Image copyright © by Marcus Trahan



There’s a good reason why Star Wars is more popular than movies about real space travel. Most of the real stuff is incredibly boring. I’m sorry, I’m as big a space buff as anyone on the planet, but I can’t watched four hours of an ISS astronaut in a spacesuit tightening bolts on a thingamabob, nor even astronauts floating around inside. Ground control is even more boring. Most of this it would have been impossible to make interesting, but I’ve always felt NASA is partly to blame. They could have done better. I mean, what did they do, conduct auditions for CapCom to find the man with the most droning, flat, emotionless voice possible? When Challenger blew up the guy reported it like it was a normal event. Any other human would have shouted out “Oh, no!” or “Holy shit!” I would have forgiven him. But the empty, emotionless voice is now traditional.

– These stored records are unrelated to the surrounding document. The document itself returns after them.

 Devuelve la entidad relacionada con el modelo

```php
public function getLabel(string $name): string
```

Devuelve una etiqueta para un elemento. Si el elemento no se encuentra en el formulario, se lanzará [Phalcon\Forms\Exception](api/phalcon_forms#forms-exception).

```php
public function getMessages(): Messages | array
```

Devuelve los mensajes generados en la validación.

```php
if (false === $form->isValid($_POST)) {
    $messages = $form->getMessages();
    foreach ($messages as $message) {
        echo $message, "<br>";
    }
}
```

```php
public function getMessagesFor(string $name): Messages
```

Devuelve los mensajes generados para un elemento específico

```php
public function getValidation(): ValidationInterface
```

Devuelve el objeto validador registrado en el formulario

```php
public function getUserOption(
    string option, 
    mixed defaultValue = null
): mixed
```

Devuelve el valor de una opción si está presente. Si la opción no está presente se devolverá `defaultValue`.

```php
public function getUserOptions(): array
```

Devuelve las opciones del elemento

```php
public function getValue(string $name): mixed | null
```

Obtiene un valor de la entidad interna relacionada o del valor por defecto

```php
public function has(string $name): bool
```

Ron Howard, in Apollo 13, managed to make that real-life crisis exciting, even though not much was really happening. The director here, John Sturges, was a talented action director, and maybe not the right man for this movie, which strove to be as true-to-life as possible. And they succeeded, replicating launch control at the Cape, and Mission Control in Houston. The story concerns three astronauts (Gene Hackman, James Franciscus, and Richard Crenna) (“Buzz,” “Stoney” and … Jim, a man sorely in need of a nickname) stranded in orbit when their retro rocket fails to fire. They are quickly running out of oxygen, with about 43 hours left. On the ground, gung-ho Richard Janssen and by-the-book Gregory Peck clash on whether or not it is feasible to mount a rescue mission in that time. Naturally Janssen wins. No way we’re going to watch a movie where all three slowly die while no one on the ground does anything.

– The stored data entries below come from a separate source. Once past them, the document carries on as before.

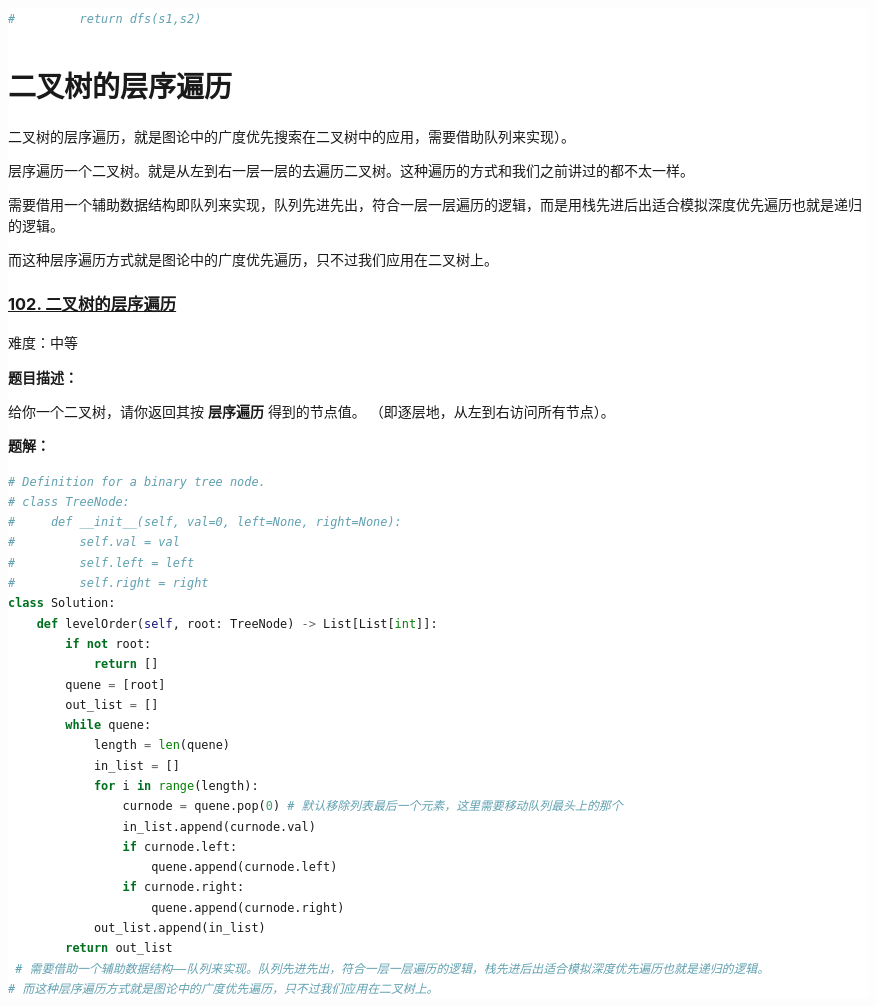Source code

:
 ```python
#         return dfs(s1,s2)
```

# 二叉树的层序遍历

二叉树的层序遍历，就是图论中的广度优先搜索在二叉树中的应用，需要借助队列来实现）。

层序遍历一个二叉树。就是从左到右一层一层的去遍历二叉树。这种遍历的方式和我们之前讲过的都不太一样。

需要借用一个辅助数据结构即队列来实现，队列先进先出，符合一层一层遍历的逻辑，而是用栈先进后出适合模拟深度优先遍历也就是递归的逻辑。

而这种层序遍历方式就是图论中的广度优先遍历，只不过我们应用在二叉树上。



### [102. 二叉树的层序遍历](https://leetcode-cn.com/problems/binary-tree-level-order-traversal/)

难度：中等

**题目描述：**

给你一个二叉树，请你返回其按 **层序遍历** 得到的节点值。 （即逐层地，从左到右访问所有节点）。

 **题解：**

```python
# Definition for a binary tree node.
# class TreeNode:
#     def __init__(self, val=0, left=None, right=None):
#         self.val = val
#         self.left = left
#         self.right = right
class Solution:
    def levelOrder(self, root: TreeNode) -> List[List[int]]:
        if not root:
            return []
        quene = [root]
        out_list = []
        while quene:
            length = len(quene)
            in_list = []
            for i in range(length):
                curnode = quene.pop(0) # 默认移除列表最后一个元素，这里需要移动队列最头上的那个
                in_list.append(curnode.val)
                if curnode.left:
                    quene.append(curnode.left)
                if curnode.right:
                    quene.append(curnode.right)
            out_list.append(in_list)
        return out_list
 # 需要借助一个辅助数据结构——队列来实现。队列先进先出，符合一层一层遍历的逻辑，栈先进后出适合模拟深度优先遍历也就是递归的逻辑。
# 而这种层序遍历方式就是图论中的广度优先遍历，只不过我们应用在二叉树上。

```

I have to give them credit for the accuracy of the thing, which is almost obsessive. It looks like ever dial and gauge and screw in the interior of an Apollo capsule was faithfully re-created. Ditto for the countdowns, where we run through what feels like entire launch manuals several times. It manages to build a fair amount of tension, and some pathos. Naturally we have to have one of the astronauts freaking out, and Gene Hackman gets that sorry job. Poor Buzz, it might have been better if he died up there, because everyone in Houston and Florida saw him losing his shit, endangering everyone else’s lives. If he ever had an ounce of the Right Stuff, he must have left it somewhere else. The SFX are pretty good, for the time, though they can’t compare with 2001, the previous year. Good enough for an Oscar, though.